Modulation of ATP sensitive potassium channels by the G-protein βγ complex

• Published in: Japanese Journal of Pharmacology Vol. 79; no. suppl.1; p. 144
• Main Authors: Wada, Yoshiyuki, Yamashita, Toshikazu, Kokubun, Shinichiro, Asano, Tomiko, Miura, Reiko, Nukada, Toshihide
• Format: Journal Article
• Language: English
• Published: The Japanese Pharmacological Society 1999
• ISSN: 0021-5198; 1347-3506
• DOI: 10.1016/S0021-5198(19)34590-1

Modulation of the ATP sensitive potassium channels reconstituted with Kir6.2 and SUR2A by G-protein βγ2 complex (Gβγ2) was investigated using the inside-out patch-clamp technique.
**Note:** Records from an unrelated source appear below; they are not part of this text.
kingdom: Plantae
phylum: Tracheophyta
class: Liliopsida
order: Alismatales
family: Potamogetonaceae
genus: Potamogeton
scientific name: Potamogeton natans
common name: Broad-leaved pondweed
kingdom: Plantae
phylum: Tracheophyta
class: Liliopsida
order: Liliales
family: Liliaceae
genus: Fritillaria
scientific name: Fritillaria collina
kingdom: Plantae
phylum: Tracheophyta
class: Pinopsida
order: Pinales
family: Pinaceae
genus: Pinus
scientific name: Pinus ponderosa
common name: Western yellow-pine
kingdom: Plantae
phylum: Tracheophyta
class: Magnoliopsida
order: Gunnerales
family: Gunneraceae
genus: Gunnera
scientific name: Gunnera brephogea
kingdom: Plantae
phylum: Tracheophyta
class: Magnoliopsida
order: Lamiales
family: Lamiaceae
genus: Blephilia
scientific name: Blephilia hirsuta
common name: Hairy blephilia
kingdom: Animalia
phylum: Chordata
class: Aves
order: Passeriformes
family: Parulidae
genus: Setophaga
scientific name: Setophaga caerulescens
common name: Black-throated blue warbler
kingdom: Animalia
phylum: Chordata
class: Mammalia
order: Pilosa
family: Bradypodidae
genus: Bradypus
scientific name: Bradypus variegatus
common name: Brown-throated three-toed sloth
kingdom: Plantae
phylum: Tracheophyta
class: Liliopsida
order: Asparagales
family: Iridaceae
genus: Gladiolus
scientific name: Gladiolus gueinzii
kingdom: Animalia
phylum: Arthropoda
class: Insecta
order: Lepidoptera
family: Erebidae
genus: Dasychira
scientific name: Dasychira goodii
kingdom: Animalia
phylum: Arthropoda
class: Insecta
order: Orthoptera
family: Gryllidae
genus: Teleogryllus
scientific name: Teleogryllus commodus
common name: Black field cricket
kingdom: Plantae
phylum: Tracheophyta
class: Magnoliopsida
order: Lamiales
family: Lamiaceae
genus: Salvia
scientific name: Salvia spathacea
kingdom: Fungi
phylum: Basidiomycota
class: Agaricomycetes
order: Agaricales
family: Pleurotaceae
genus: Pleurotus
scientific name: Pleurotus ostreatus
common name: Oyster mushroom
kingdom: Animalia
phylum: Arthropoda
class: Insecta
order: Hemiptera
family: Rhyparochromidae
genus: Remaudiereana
Intracellular application of Gβγ2 concentration-dependently increased the open-state probability (NPo) in the presence of ATP. NPo observed with 0.1 mM ATP was 2.1, 3.1 and 4.0-fold of the control after addition of 5, 50 and 500 pM Gβγ2, respectively. When relationships between NPo and ATP concentration were examined, half-maximal inhibition of the channel was achieved by ATP of 16.1 and 41.2 μM in the absence and the presence of 50 pM Gβγ2, respectively, while the Hill coefficient remained unchanged (approximately 1.4). In a binding assay, Gβγ2 bound to both of the GST fusion proteins containing the first or the second nucleotide-binding domain of SUR2A, but not to one containing the C-terminal segment of Kir6.2. Furthermore, Gβγ2 did not increase NPo of the C-terminal deletion mutant of Kir6.2 which expresses functional channels without SUR subunits. These findings suggest that Gβγ2 antagonize the inhibitory action of ATP in the reconstituted channel with Kir6.2 and SUR2A through a direct interaction with the SUR subunit.